The reason new construction never works like this is because developers only build housing when there's already a severe shortage of housing in the metro area. They respond to price signals, and the price only starts going up when you have multiple bidders bidding for the same home. And why wouldn't they? If they built housing in places that already had an abundance of housing, they're making an economically foolish choice and will go bankrupt. When you observe that developers never build affordable housing, you're observing the effect of selection bias: in a region where there are enough houses for everyone and hence they're affordable to the average worker, developers aren't going to build even more new houses.

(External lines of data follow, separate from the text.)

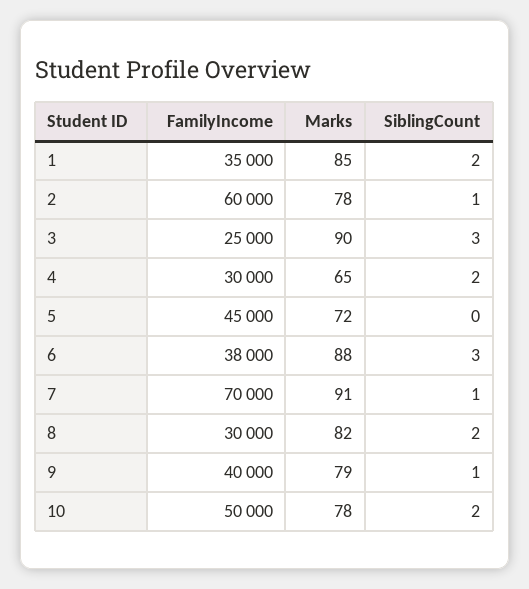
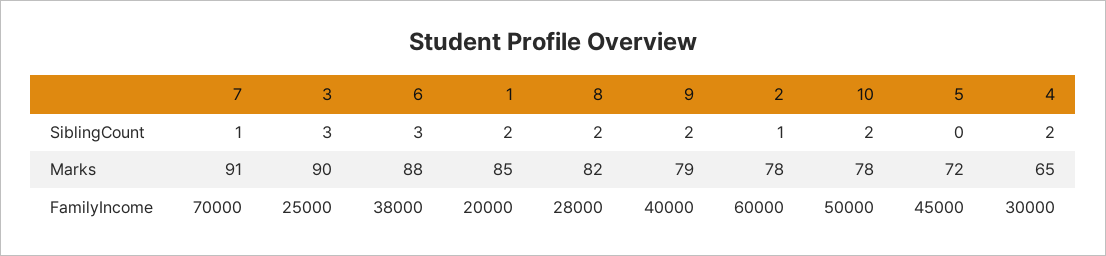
FamilyIncome, 1: 35000 -> 20000
FamilyIncome, 8: 30000 -> 28000
SiblingCount, 9: 1 -> 2

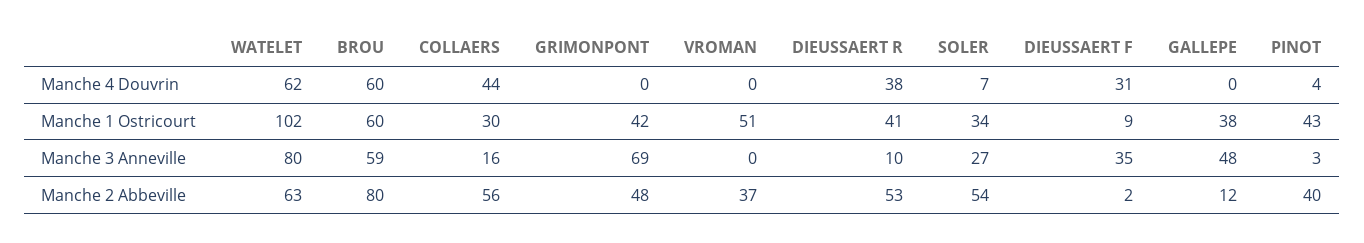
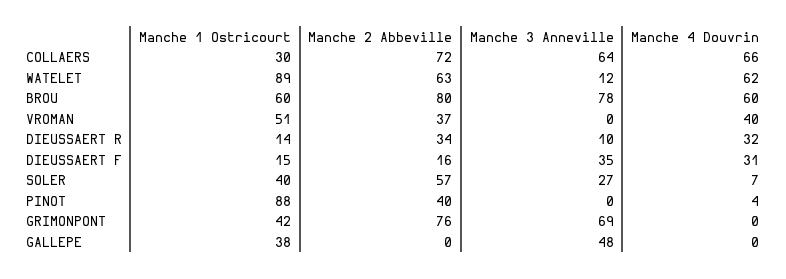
COLLAERS, Manche 4 Douvrin: 44 -> 66
VROMAN, Manche 4 Douvrin: 0 -> 40
DIEUSSAERT R, Manche 4 Douvrin: 38 -> 32
WATELET, Manche 1 Ostricourt: 102 -> 89
DIEUSSAERT R, Manche 1 Ostricourt: 41 -> 14
SOLER, Manche 1 Ostricourt: 34 -> 40
DIEUSSAERT F, Manche 1 Ostricourt: 9 -> 15
PINOT, Manche 1 Ostricourt: 43 -> 88
WATELET, Manche 3 Anneville: 80 -> 12
BROU, Manche 3 Anneville: 59 -> 78
COLLAERS, Manche 3 Anneville: 16 -> 64
PINOT, Manche 3 Anneville: 3 -> 0
COLLAERS, Manche 2 Abbeville: 56 -> 72
GRIMONPONT, Manche 2 Abbeville: 48 -> 76
DIEUSSAERT R, Manche 2 Abbeville: 53 -> 34
SOLER, Manche 2 Abbeville: 54 -> 57
DIEUSSAERT F, Manche 2 Abbeville: 2 -> 16
GALLEPE, Manche 2 Abbeville: 12 -> 0

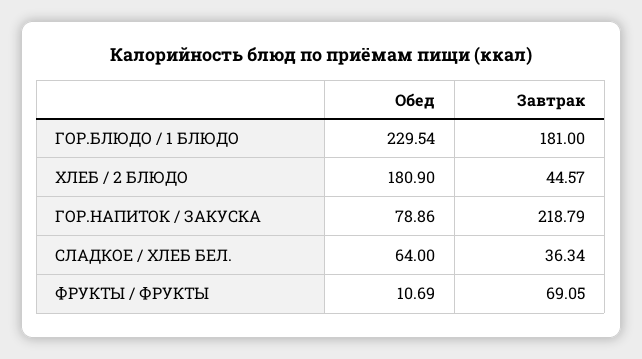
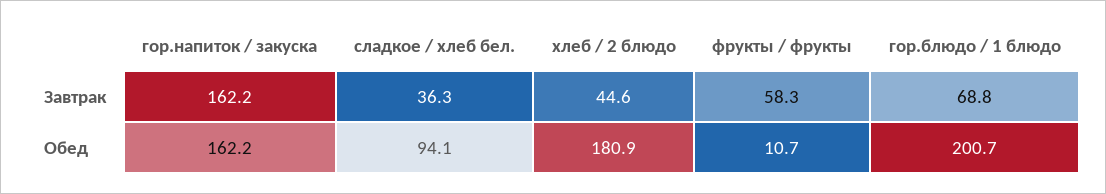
Обед, ГОР.БЛЮДО / 1 БЛЮДО: 229.54 -> 200.7
Завтрак, ГОР.БЛЮДО / 1 БЛЮДО: 181 -> 68.8
Обед, ГОР.НАПИТОК / ЗАКУСКА: 78.86 -> 162.2
Завтрак, ГОР.НАПИТОК / ЗАКУСКА: 218.79 -> 162.2
Обед, СЛАДКОЕ / ХЛЕБ БЕЛ.: 64 -> 94.1
Завтрак, ФРУКТЫ / ФРУКТЫ: 69.05 -> 58.3

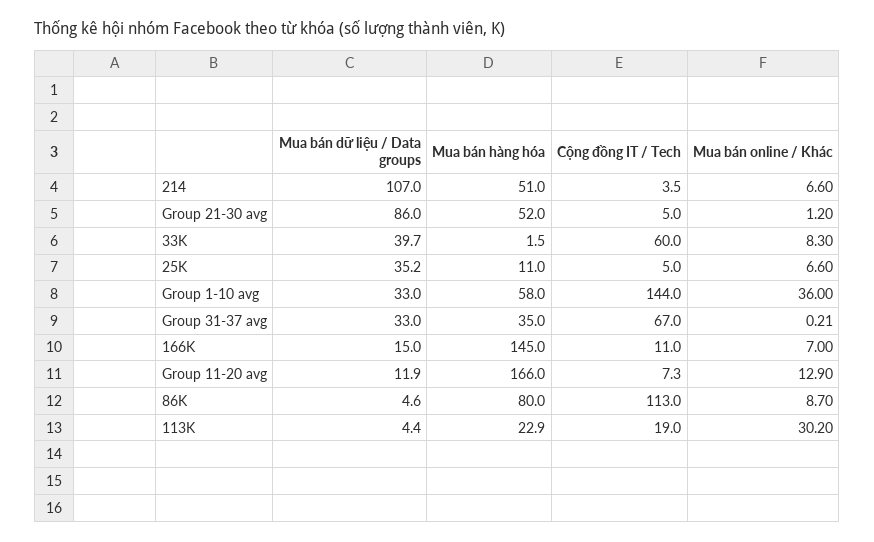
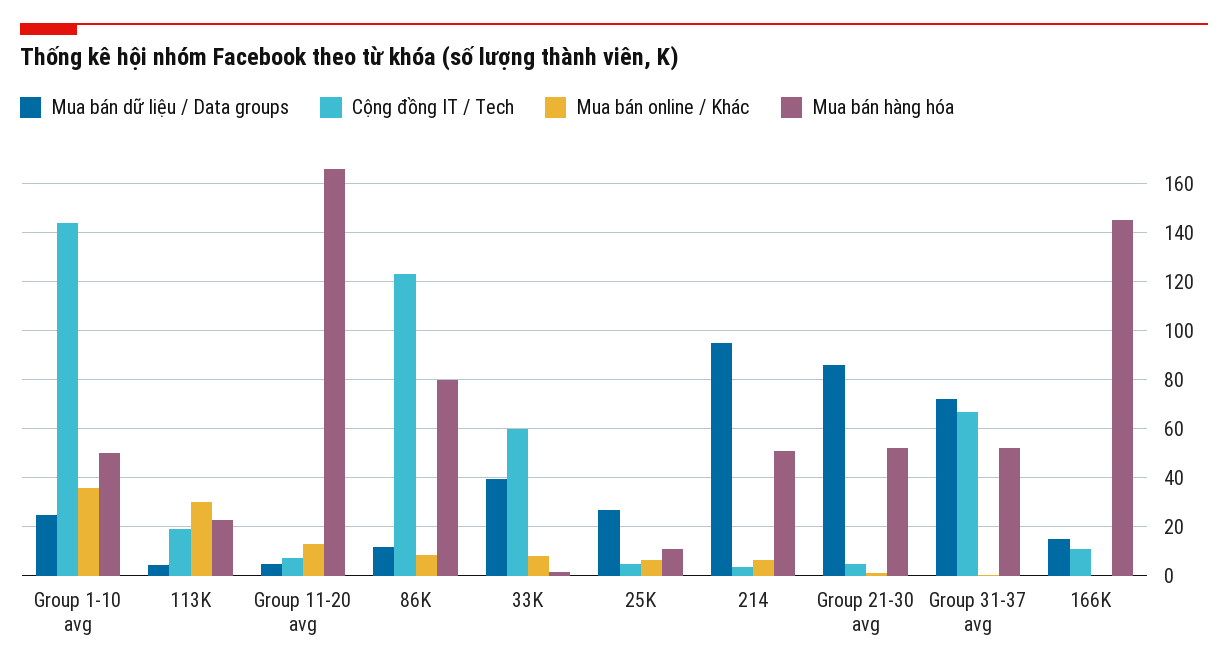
Mua bán dữ liệu / Data groups, 214: 107 -> 95
Mua bán dữ liệu / Data groups, 25K: 35.2 -> 27.5
Mua bán dữ liệu / Data groups, Group 1-10 avg: 33 -> 25
Mua bán hàng hóa, Group 1-10 avg: 58 -> 50
Mua bán dữ liệu / Data groups, Group 31-37 avg: 33 -> 72.5
Mua bán hàng hóa, Group 31-37 avg: 35 -> 52.5
Mua bán online / Khác, 166K: 7 -> 0
Mua bán dữ liệu / Data groups, Group 11-20 avg: 11.9 -> 5
Mua bán dữ liệu / Data groups, 86K: 4.6 -> 12.5
Cộng đồng IT / Tech, 86K: 113 -> 122.5

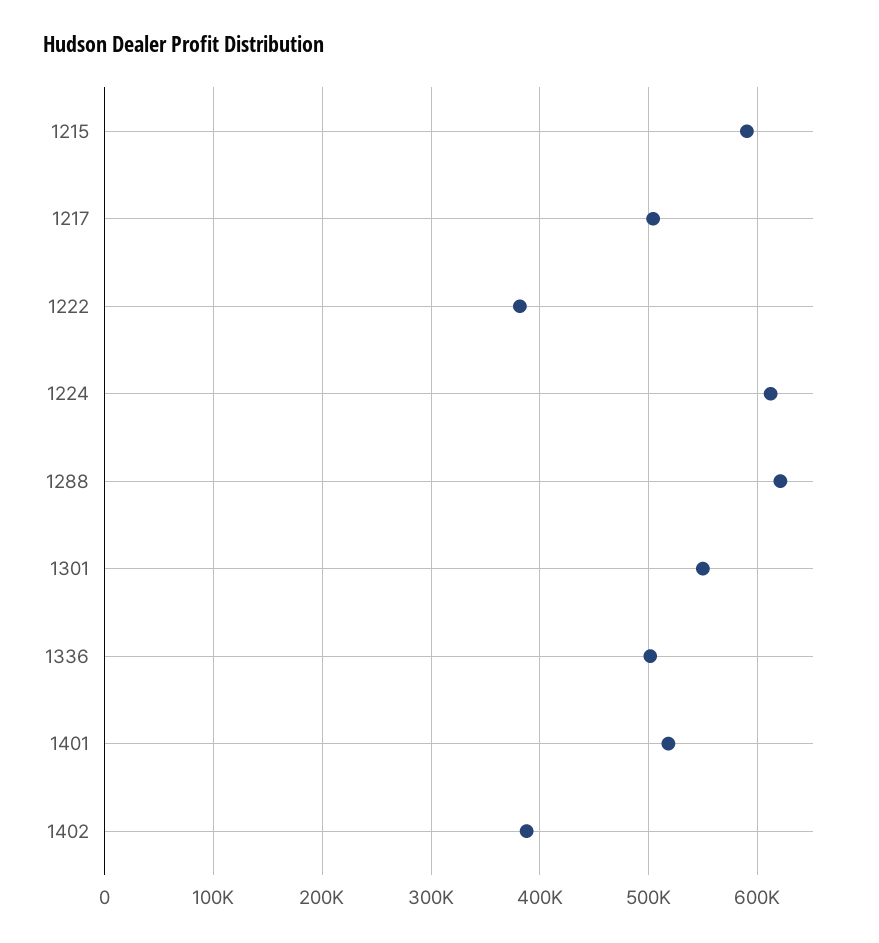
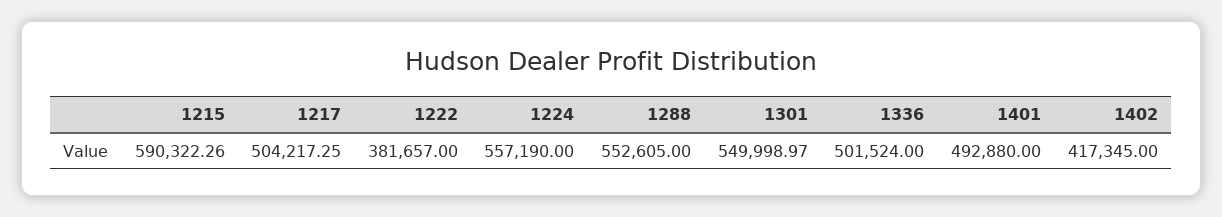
1224: 610000 -> 557190
1288: 620000 -> 552605
1401: 520000 -> 492880
1402: 390000 -> 417345

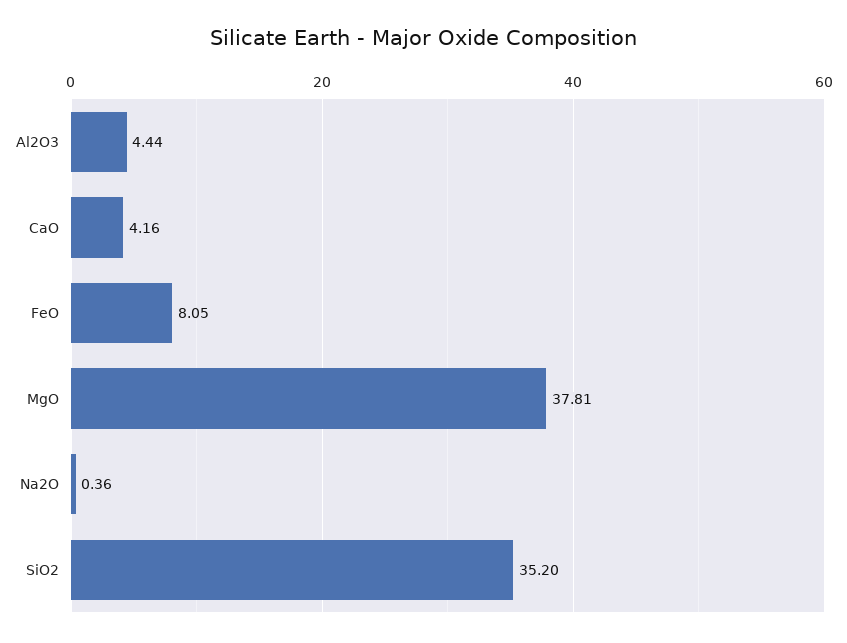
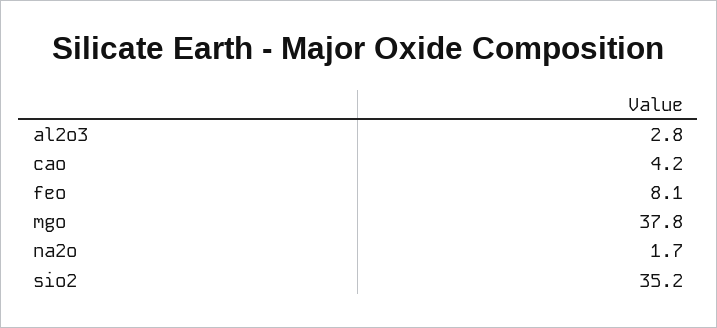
Al2O3: 4.44 -> 2.8
Na2O: 0.36 -> 1.7

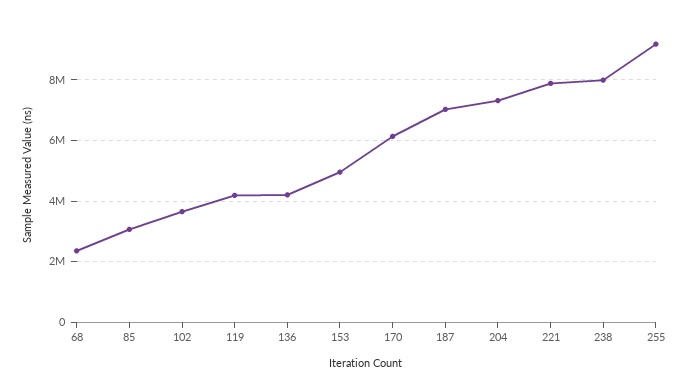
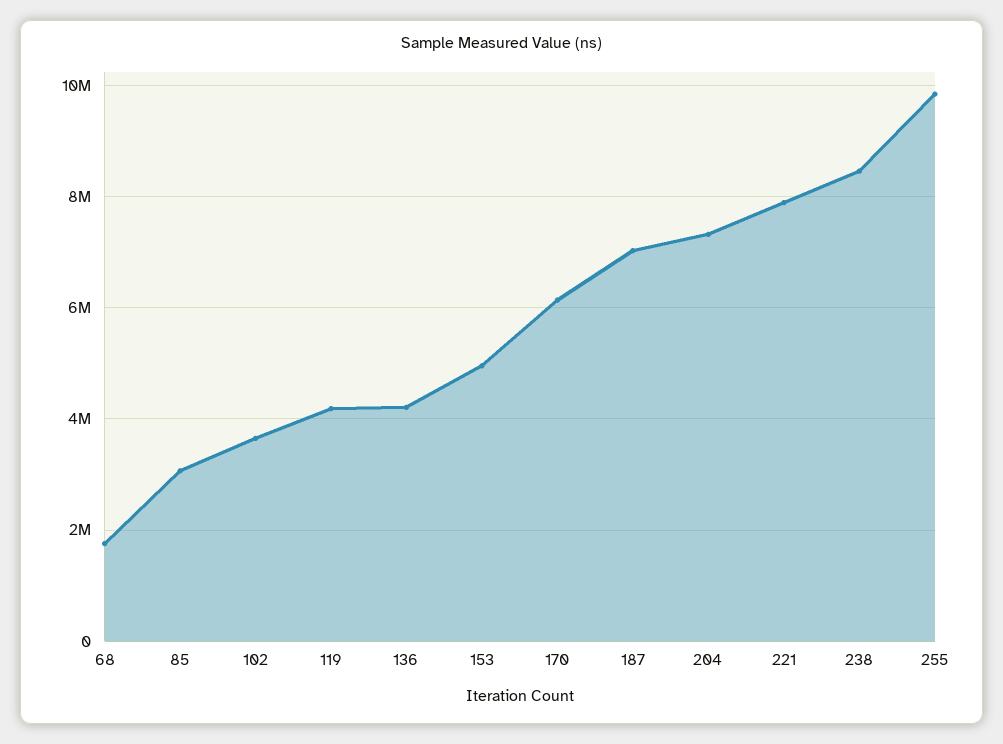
68: 2400000 -> 1800000
238: 8000000 -> 8400000
255: 9200000 -> 9800000

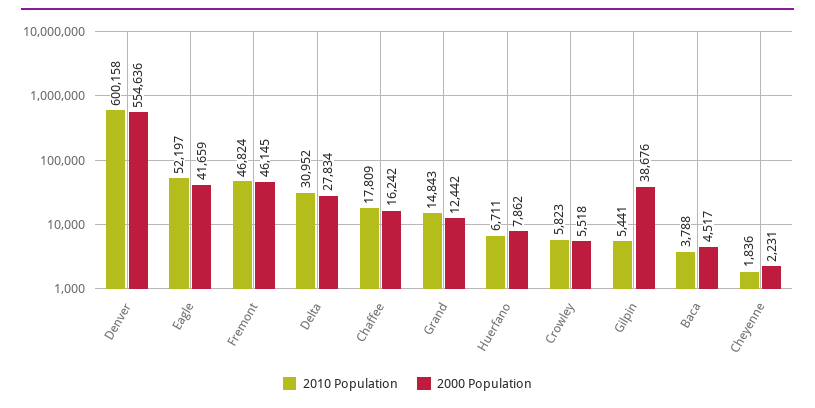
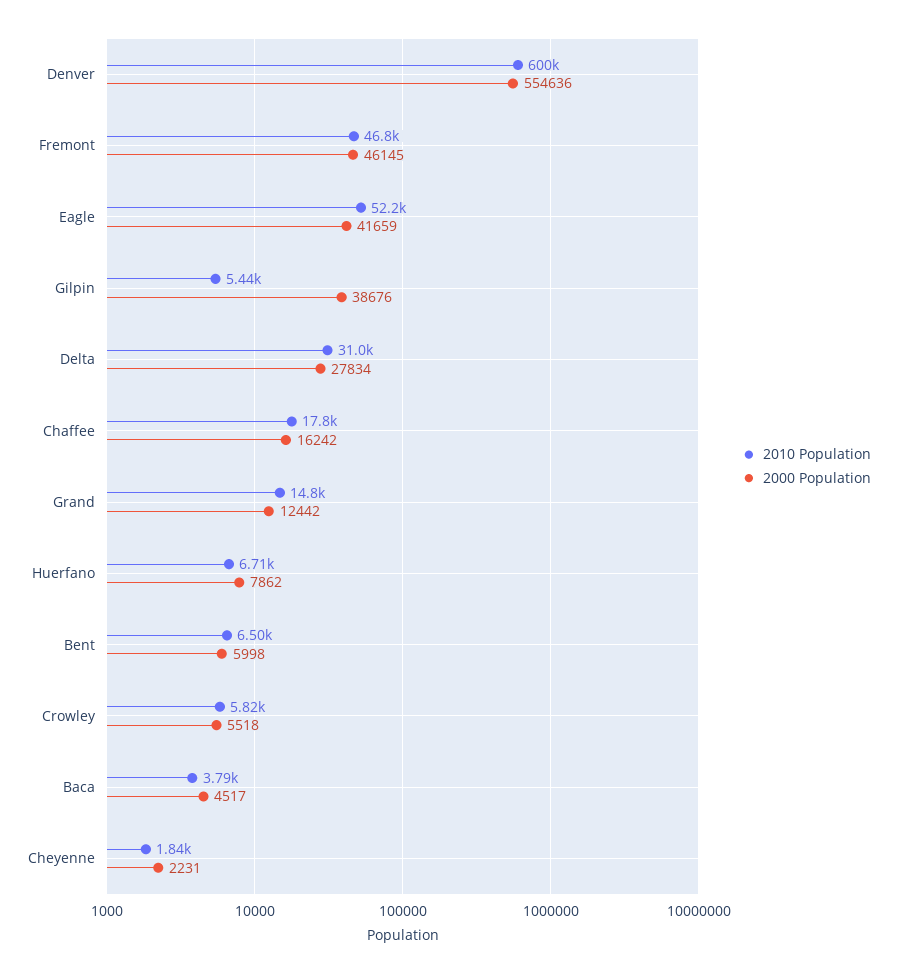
2010 Population, Bent: none -> 6500
2000 Population, Bent: none -> 5998

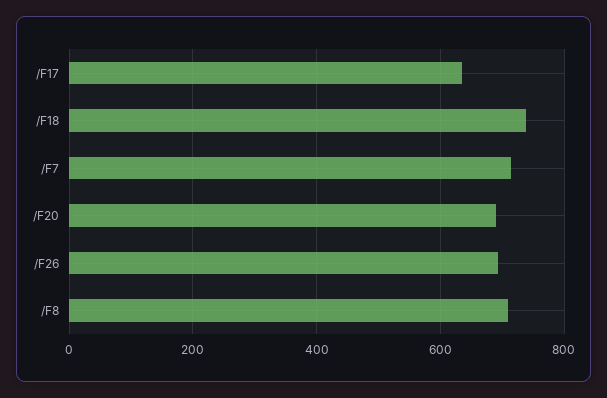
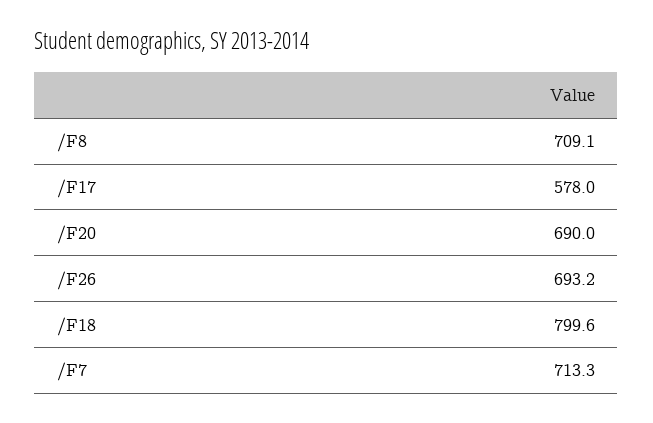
/F17: 640 -> 578
/F18: 740 -> 799.6

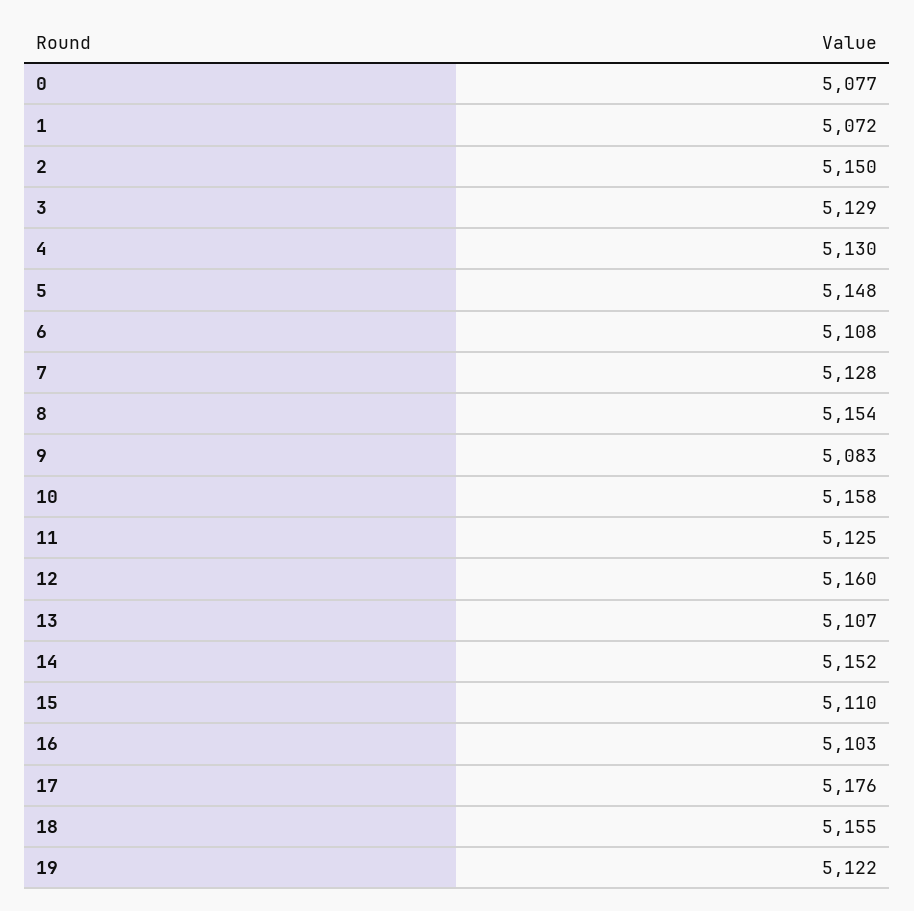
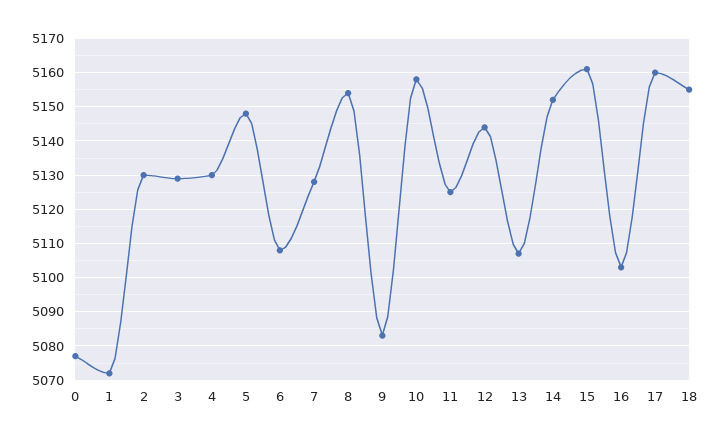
2: 5150 -> 5130
12: 5160 -> 5145
15: 5110 -> 5160
17: 5176 -> 5160
19: 5122 -> none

You can observe this throughout the Rust Belt: there are more homes than people, so prices are very affordable, but developers would need to be insane to build even more houses (outside of specific neighborhoods or suburbs that are locally hot). Also when you get a macroeconomic crash in the middle of a housing boom: the houses get completed, they sell for dimes on the dollar, but nobody has jobs anymore so they can't afford to buy them,

I don't think that's necessarily true.

Raw cost of housing is essentially the cost of the land + the cost of the building.

In established cites the cost of land is high and developers tend to build expensive buildings on that land. Low-income workers than move to older buildings as they're cheaper (expensive land, cheap building).

In a new greenfield city the land will be very cheap (for whoever established the city) so that can keep the cost of housing down (cheap land, expensive building).